Cuando hablábamos de lo que significa un niño difícil para el adulto, nos atrevíamos a decir que tal enunciado representa una forma de rechazo, es una manera deshonesta de dejar en claro que ahí no hay ni habrá responsabilidad.
Los motivos pueden ser muchos, dependerá de cada adulto y su propia historia, es más, alguna relación encontraríamos en el significado de su niñez, desde donde se puede entender lo que transfiere al niño que se tiene enfrente ahora.
Sin embargo, sucede que además de rechazar a los niños, implícita o explícitamente, tenemos padres de familia que maldicen a sus hijos. Los insultos y humillaciones se acompañan de maldiciones que en muchos casos parecen ejercer realmente ese poder, el de una maldición.
Analicemos primeramente el acto de mal-decir a un niño. Mal-decir, puede sujetarse en otra dirección, puede forzarse el binomio en la dirección contraria: decir-mal, decirle el mal a una persona.
Lo cual puede leerse como alguien que le dice el mal a alguien, o quien le desea el mal a otro. Espantosa postura, pues cuando se trata de los hijos es casi imposible reconocer que en algún momento se tengan tales deseos.

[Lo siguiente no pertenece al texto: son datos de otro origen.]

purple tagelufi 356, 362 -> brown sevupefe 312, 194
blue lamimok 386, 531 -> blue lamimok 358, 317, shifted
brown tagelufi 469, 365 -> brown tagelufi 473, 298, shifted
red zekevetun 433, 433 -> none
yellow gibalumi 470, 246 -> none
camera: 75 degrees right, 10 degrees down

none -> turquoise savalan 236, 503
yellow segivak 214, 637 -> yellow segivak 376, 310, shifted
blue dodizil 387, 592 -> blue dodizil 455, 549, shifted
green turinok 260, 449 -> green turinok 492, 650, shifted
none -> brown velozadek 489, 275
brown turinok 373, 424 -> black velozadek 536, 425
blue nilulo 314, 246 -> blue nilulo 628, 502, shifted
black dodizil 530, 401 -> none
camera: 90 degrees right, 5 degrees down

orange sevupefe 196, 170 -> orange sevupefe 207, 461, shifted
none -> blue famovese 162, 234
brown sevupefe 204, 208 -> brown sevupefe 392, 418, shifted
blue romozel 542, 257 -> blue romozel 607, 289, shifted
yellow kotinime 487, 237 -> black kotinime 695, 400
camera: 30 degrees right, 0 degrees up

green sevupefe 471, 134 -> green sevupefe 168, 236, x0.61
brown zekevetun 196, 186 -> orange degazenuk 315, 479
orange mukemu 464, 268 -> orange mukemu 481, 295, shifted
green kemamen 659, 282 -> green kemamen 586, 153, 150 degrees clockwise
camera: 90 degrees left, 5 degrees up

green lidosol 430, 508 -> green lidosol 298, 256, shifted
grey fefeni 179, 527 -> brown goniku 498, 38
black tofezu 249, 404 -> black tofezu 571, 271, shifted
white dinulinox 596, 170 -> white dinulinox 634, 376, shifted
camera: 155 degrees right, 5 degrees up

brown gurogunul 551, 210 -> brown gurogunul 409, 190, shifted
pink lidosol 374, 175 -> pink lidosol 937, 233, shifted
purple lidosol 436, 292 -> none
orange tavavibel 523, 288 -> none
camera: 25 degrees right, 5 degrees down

Y son deseos que se rechazan por lo que significan para quien lo desea, habla mucho de la persona, pero que valdría más aceptar que no se quiere al otro o se le desean determinadas cosas, y no vivir a expensas de una simulación, la que al final de cuentas se manifiesta en la cotidianidad en la manera de relacionarse, sobre todo cuando se trata de los niños.
Nos referimos al mal trato que reciben los niños de padres que no han sabido soportar una infancia no desarrollada, una infancia indecisa, marcada.
Ahí pudiéramos escuchar una razón, un pretexto, que no es de ninguna forma suficiente para mal-decir a un infante.
Ahora bien, ese decir-le-mal a un pequeño conlleva como adelantábamos, una maldición, la que se entiende como una expresión simbólica cargada de un afecto negativo, un sentimiento de coraje, odio, rencor o venganza.
Maldecir a un niño, como lo sugiere toda maldición, lleva en el fondo el deseo de que en lo posterior, le vaya mal, algo le suceda, viva mal, es decir, esté maldito. Ahí tenemos gente mayor que dice nunca poder hacer nada, como si estuviera salado, como si una maldición le hubiera caído, por eso las limpias, los trabajos que intentan romper el mal.
Una cosa es rechazar a un niño, diciéndole que es difícil, y otra, muy distinta, transmitirle una maldición con la cual tendrá que vérselas en su vida. Y es eso lo que escuchamos muchas veces en los adultos, los cuales recuerdan haber sido supeditados a una palabra que los maldijo, que los ha marcado de por vida, en tanto no se pueda re-significar el sujeto que habla.
A un niño se le mal-dice para toda la vida con un pendejo, con un eres un bueno para nada, pero sobre todo, con eres un hijo de la chingada, palabras fuertes que no son extrañas a los oídos de cualquier cantidad de infantes.
¿Qué escucharan los niños en esas palabras? Esas son las verdaderas maldiciones que acompañan a la humanidad desde tiempos inmemoriales. Palabras que en virtud del poder mágico que las acompaña en tanto el adulto que las profiere –el padre o la madre omnipresente, visión infantil-, se apoderan del sujeto que las recibe.
Estamos seguros que el lenguaje impone y tiene un poder en el sujeto que lo enuncia, pero también en el sujeto que lo escucha, como puede ser un niño. Palabras que cargadas de afecto adquieren una potencialidad que ha de desenvolverse en quien la acoge, pues como decirnos respecto a los niños, muchas veces es lo que les queda cuando es lo único que tienen para vivir.
De niño se recibe lo que se ofrece sin respingar ni protestar pues no hay aún punto de comparación que permita rechazar. Eso sucede posteriormente, pero si el contexto social se ha instalado así, el ambiente es ese, el de la violencia y las maldiciones como palabras conjuntas de una familia, entonces no habrá ninguna posibilidad de rechazar nada.
Son personas que crecen repitiendo lo que les fue dado desde un inicio, sin queja ni resquicio de enfado, es más, ya de adultos, muchos hasta gozan de continuar la tradición.
Habrá que poner mucho cuidado en la educación de los hijos, como hoy en día se difunde, pero más todavía, en el lenguaje que se usa con ellos, no en el sentido de disfrazar u ocultar las groserías o malas palabras, esas ahí están y seguirán.
De lo que estamos hablando es, que esas maldiciones no sean usadas directamente en los niños, de lo contrario, estaremos rodeados de sujetos malditos que como la Elizaveta de Baricco, buscaran venganza sin saber de donde les viene el deseo.